The soldiers had been too late. The desire for rebellion against the oppressive, dictatorial state machine went deeper than a few people meeting in an old barn. The conflict of state and citizens was inevitable.
Two weeks after the slaughter at the barn, Karl led Damon, and a group of twenty combat trained rebels, in a nighttime raid on the main barracks adjoining the Governor’s palace. As Earth’s representative, the Governor was the highest official on Frihet. He controlled the planet and, in turn, Earth controlled him. By default, he was the rebel’s principal target.
Using stolen Wave Blockers to confuse the alarms, Karl cut the wire fencing around the perimeter of the barracks and eased through the gap. He repeated the operation twice more, guiding everyone through all three alarmed perimeter fences without incident.
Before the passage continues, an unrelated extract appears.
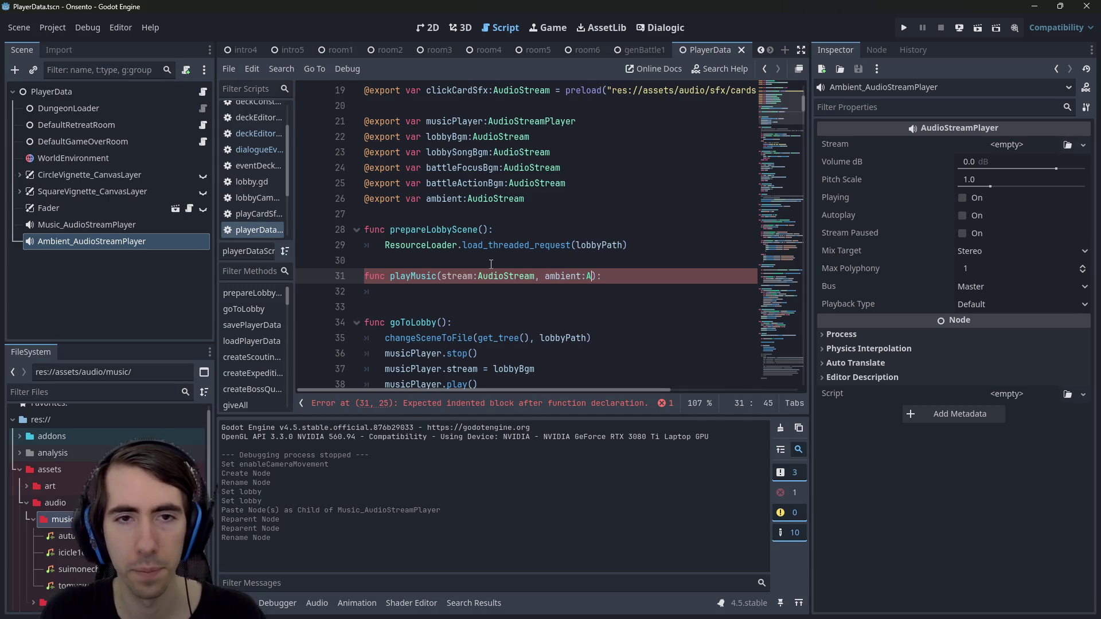
{"action": "type", "text": "udioStream"}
A laborer, working on a new building inside the barracks, had provided the rebels with a rough hand-drawn map. Having memorized it, Karl led the way quietly towards the small group of five main barrack buildings. Inside, unaware of the approaching danger, the soldiers of the Governor’s main garrison slept soundly. Their comrades on sentry duty already lay dead, their blood soaking into the ground.
For one brief moment, Karl hesitated, uncertain whether he could justify what he was about to do. But this was a war, he reminded himself. If he did not kill them, they would kill him. Perhaps not tonight, but eventually.
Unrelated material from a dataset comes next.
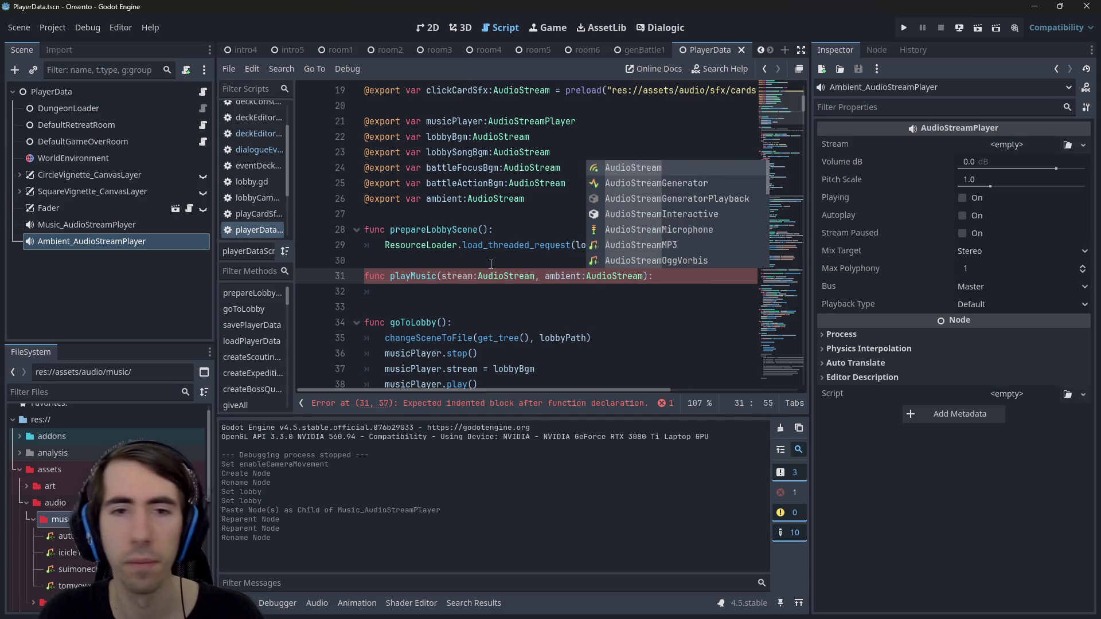
{"action": "key", "text": "Escape"}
Steeling himself for what needed to be done, he waved Damon and the others forward.
The following minutes were filled with mayhem, blood and death as the rebels stormed the barracks. Most of the soldiers never woke up. Brief firefights erupted where soldiers were still awake, or had enough warning to scramble from their bunks, but they were too few to slow the advance.
Karl strode through it all with an impersonal brutality, killing everyone he did not recognize as being a rebel. He saw, without visible emotion, a small number of his troop fall. A few martyrs to the cause was to be expected. Only once did a flicker of sadness cross his face, as he saw Damon gunned down at the entrance to one of the barracks. Karl avenged him the only way he knew how, by ensuring every occupant of the barracks was slaughtered. He had no mercy for the occupying Earthmen and their Frihetian puppets.
When the killing was done, Karl radioed the success of his mission to other rebel leaders, and the people of Frihet stormed the Governor’s palace. Without his main garrison to call upon, the only resistance came from a small number of soldiers on regular guard duty. They could not hold out for long against so many people.
Thousands filled the streets, breaking into any government owned building, looting and vandalizing. They swarmed around the city, finally in control and reveling in it.
The Governor, his wife and three children, were all dragged from the palace, and the Governor was hanged from a lamppost in the town square. The inexpertly tied knot failed to break his neck. He slowly choked to death while the crowd jeered and spat. Karl never heard what happened to the wife and children, but he was certain they were dead. The blood-lust of the freed masses knew no boundaries of gender or age.
Karl avoided most of the massed protests and mob violence. He preferred to sit in silence, feeling satisfied that he had done his part in overthrowing the distant rule of Earth, a satisfaction only slightly marred by the death of Damon Bell. All that remained was to free Princess Thalor from house arrest and return Frihetian royalty to its proper place.
But he was under no illusions about Earth’s response. They would not give up a dependency easily and were bound to try and hit back. He hoped that Frihet’s rebellion would not be isolated for long. That other planets within the Earth Empire, their freedoms trampled beneath booted feet, their sons and daughters, husbands and wives, spirited away in the night by the Secret Police and never heard from again, would also rise up. It was time President Deaton of Earth learned he could no longer do as he pleased throughout the galaxy.